Reputation: 394
Greenplum says that it has parallel data loading. I have a doubt regarding how it works. Please do explain it to me. I understand that records are read in parallel but I can't understand how parallel writes are done. Is the parallel writes done on the same database or is it done on different databases(segments)? Please do explain. Thanks
Upvotes: 0
Views: 686
Reputation: 227
John is correct.
Each instance of gpfdist, by default, will handle 4 concurrent connections. When loading, each segment with a connection will read their "chunk" of data and process according the distribution hash of the table.
See: https://blog.2ndquadrant.com/parallel_etl_with_greenplum/
Upvotes: 0
Reputation: 11
Concurrent reads/writes can be done at segment level with the help of gpfdist or gphdfs.

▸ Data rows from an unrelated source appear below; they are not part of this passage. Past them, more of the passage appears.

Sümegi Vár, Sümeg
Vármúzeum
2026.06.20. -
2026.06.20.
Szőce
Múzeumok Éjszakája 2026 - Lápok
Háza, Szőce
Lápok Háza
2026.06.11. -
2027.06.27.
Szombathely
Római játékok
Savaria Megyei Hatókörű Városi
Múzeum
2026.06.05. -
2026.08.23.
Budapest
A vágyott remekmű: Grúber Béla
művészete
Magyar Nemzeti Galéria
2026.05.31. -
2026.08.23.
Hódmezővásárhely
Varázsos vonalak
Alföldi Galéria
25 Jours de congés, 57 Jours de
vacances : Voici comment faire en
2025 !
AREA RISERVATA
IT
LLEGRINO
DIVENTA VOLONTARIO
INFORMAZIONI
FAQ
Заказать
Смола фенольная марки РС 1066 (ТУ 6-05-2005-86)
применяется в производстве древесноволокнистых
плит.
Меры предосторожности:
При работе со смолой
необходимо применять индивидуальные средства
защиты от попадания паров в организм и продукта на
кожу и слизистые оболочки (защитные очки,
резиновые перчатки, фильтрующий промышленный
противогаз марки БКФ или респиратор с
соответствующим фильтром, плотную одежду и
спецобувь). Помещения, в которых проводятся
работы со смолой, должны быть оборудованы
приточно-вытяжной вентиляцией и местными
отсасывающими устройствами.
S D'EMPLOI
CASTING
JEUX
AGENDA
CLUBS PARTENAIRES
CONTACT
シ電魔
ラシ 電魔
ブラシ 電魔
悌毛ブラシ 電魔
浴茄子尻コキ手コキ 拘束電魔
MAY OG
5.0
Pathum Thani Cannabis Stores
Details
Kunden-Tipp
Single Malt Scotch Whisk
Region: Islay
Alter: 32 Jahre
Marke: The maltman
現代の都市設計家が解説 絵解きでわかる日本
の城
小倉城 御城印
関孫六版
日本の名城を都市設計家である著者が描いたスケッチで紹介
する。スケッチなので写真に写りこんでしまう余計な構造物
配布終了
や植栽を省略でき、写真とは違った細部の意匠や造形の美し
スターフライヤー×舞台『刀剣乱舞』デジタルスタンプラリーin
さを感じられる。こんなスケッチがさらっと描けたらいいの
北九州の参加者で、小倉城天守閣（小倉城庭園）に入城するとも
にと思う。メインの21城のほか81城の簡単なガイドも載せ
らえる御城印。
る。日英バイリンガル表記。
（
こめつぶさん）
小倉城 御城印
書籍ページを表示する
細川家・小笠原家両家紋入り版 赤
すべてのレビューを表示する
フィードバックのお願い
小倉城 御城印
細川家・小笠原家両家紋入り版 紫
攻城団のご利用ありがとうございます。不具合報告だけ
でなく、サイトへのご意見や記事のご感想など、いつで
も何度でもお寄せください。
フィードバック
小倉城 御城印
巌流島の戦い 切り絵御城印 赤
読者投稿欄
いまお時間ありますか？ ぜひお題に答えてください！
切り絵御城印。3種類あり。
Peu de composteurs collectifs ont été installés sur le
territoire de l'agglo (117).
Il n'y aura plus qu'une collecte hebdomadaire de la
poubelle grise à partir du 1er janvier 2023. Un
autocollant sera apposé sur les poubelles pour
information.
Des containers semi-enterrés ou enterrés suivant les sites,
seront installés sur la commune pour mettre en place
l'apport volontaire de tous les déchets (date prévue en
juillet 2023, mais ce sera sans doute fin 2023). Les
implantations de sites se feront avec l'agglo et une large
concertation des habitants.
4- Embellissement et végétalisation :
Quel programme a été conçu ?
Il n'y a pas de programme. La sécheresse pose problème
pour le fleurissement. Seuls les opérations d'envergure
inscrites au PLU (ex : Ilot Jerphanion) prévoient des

For example, if you want to unload data to a file on disk, you can use a writable external table which connects to several gpfdist locations, and each data segment would write data to those destinations is parallel.
Upvotes: 0
Reputation: 11531
The parallel writes are done on different segments, with data being fed by 1 or more instances of gpfdist running on the ETL server(s). I suspect a significant part of the magic is the distributed by
extension that is used to scatter the rows of a database across the segment servers.
Upvotes: 1